# Serious Speaker Problem. Will Challenge The greatest tech master



## HamDiddy (Feb 10, 2009)

hello, I am new to full-filling my addiction to quality sound. My first task I have conjured is to connect a pair of self powered speakers to my PC(sound card)

The sound cards inputs are:
Line 1-4 input
TOSLINK IN
TOSLINK OUT

Speakers:
XLR
TRS

+ The Speakers must be connected


Your help would be much appreciated.


----------



## eugovector (Sep 4, 2006)

Hi, so I'm not understanding your question. Could you more clearly list the equipment you already have (make and model is helpful) as well as what you are looking for and what features you would like to have?

Thanks, Marshall.


----------



## Wayne A. Pflughaupt (Apr 13, 2006)

Yeah, like Marshall said, something's missing here.

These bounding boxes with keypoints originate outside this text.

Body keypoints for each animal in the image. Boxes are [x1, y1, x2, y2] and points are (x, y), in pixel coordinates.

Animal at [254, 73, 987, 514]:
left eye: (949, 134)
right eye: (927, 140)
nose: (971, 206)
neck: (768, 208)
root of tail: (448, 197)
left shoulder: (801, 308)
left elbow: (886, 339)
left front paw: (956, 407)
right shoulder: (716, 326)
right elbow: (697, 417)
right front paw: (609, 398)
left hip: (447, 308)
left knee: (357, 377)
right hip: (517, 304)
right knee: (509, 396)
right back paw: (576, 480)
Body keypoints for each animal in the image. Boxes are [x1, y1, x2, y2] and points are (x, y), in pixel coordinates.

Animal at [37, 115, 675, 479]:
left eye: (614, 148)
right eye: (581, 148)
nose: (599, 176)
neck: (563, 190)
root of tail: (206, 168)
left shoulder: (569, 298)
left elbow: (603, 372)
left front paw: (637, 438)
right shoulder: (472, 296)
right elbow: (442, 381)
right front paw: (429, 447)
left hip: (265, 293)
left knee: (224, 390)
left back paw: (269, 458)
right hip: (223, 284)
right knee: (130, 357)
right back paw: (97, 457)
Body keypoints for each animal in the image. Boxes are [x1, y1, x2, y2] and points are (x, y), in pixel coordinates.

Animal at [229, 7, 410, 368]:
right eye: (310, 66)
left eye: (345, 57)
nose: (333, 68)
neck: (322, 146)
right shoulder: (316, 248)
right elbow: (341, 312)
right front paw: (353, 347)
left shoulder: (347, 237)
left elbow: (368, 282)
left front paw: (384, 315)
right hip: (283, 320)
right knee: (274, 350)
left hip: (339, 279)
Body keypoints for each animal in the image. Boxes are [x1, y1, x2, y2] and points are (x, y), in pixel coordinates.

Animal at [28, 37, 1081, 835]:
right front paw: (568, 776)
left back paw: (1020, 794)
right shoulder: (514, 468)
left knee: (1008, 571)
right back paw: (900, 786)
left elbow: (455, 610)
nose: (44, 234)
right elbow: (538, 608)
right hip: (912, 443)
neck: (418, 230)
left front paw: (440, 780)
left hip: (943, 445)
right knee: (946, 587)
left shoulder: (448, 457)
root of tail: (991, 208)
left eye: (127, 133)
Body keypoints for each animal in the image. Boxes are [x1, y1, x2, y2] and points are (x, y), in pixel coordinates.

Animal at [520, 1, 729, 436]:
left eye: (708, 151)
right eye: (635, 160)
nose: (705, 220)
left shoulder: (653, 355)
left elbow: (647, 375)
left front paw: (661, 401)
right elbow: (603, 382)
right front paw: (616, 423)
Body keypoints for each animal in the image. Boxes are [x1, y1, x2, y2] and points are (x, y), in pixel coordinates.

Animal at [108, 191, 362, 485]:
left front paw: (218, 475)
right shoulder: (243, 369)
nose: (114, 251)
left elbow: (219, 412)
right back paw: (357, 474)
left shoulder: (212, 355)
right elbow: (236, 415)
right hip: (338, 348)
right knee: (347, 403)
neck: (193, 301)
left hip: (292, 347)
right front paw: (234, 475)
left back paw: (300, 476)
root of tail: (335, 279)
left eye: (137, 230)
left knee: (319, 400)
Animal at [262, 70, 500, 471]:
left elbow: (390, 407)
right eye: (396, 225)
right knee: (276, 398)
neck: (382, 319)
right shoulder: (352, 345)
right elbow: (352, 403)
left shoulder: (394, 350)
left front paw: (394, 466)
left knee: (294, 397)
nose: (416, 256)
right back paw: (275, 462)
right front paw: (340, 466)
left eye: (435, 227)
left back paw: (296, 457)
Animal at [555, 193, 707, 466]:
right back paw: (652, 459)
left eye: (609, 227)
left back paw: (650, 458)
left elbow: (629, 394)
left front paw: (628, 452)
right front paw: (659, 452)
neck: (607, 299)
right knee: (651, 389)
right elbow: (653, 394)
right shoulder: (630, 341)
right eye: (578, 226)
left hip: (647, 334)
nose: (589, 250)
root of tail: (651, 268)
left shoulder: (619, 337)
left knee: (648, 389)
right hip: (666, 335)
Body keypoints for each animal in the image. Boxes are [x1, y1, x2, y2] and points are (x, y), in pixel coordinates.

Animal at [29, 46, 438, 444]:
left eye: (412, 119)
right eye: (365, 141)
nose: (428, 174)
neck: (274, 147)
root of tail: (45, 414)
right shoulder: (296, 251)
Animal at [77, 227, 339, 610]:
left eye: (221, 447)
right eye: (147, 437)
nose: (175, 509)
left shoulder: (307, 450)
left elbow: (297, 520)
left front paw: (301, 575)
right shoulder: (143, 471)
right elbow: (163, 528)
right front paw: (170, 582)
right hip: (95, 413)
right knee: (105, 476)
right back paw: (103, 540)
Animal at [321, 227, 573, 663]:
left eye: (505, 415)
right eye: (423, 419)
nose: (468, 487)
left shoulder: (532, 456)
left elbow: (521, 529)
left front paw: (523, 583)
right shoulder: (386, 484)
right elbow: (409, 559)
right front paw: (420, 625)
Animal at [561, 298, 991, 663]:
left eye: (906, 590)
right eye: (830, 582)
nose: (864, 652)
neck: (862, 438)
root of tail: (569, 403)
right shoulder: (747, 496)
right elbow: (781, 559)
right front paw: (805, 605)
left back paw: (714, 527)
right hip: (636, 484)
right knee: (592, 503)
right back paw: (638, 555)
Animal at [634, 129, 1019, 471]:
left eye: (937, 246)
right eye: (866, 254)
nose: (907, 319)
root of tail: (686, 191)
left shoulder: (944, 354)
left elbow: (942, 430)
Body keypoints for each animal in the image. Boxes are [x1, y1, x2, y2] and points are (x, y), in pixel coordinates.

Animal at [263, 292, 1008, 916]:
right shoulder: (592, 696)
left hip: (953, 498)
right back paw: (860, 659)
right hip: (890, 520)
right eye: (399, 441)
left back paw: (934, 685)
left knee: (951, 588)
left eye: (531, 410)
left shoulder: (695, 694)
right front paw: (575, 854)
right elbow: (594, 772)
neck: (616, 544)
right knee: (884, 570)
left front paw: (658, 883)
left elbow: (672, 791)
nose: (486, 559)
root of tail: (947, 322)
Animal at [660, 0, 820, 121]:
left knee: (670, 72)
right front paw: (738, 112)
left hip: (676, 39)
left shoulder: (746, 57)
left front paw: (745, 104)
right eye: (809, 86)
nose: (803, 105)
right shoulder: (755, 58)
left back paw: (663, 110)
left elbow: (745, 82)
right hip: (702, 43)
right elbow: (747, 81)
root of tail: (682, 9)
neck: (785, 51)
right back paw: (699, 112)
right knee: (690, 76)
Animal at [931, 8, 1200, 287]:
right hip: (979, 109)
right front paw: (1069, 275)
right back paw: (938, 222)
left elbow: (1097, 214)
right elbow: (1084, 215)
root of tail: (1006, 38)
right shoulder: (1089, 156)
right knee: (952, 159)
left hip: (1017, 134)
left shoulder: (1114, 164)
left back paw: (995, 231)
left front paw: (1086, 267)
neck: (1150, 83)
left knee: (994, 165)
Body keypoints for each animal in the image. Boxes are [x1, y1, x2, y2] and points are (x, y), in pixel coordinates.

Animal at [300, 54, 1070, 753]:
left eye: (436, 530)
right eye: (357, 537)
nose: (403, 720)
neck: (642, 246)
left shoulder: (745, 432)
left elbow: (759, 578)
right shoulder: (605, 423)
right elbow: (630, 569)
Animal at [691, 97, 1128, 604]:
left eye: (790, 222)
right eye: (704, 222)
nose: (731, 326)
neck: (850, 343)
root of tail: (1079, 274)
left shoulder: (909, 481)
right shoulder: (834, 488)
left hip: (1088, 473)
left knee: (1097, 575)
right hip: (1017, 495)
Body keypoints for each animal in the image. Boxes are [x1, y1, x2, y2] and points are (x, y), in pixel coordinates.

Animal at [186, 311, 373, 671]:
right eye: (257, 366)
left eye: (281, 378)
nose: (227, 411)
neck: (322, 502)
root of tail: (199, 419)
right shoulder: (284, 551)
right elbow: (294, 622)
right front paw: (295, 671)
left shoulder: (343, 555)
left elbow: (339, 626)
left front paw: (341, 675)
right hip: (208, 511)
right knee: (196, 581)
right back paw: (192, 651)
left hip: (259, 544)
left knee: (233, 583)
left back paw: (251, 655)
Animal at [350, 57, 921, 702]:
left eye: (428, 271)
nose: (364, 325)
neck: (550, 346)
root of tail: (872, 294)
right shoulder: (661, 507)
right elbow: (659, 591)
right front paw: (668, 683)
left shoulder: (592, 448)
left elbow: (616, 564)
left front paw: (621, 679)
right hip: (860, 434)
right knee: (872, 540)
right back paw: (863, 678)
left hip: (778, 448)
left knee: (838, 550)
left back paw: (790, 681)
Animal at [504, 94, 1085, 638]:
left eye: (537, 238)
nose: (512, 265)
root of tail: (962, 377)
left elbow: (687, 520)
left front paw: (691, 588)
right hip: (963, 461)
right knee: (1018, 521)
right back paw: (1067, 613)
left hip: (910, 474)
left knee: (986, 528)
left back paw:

The sound card will have to have an *output* before you can connect it to those speakers. Does it have a headphone jack or something?

Regards,
Wayne


----------



## HamDiddy (Feb 10, 2009)

Yes the Sound card does have a headphone jack. As well as 5 individual colored jacks for surround sound. The card also has one toslink optical input. The speakers which I have purchased are M-Audio BX5a Bi-Amplified Studio Monitors. The speakers only have XLR and TRS inputs. I understand It will not be a simple one cable connection. Any system will do. If you do figure it out i would like to understand everything. (Signals, ect.) 

Speakers 
Okay apparently I a can not post a website until i am worthy. lol


Sound Card 
PCI Express Sound Blaster X-Fi Titanium

I am willing to purchase another sound card if needed. M-audio produces sound cards as well.


----------



## Wayne A. Pflughaupt (Apr 13, 2006)

Yeah, I think you have to have five posts before you can post a link.

From what I see here, those four "line inputs" you mentioned are actually outputs for speakers. One of them is for front left and right speakers; check your manual to find out which one that is. Once you figure that out, all you need is a cable like this, and you'll be in business. :T

Regards,
Wayne


----------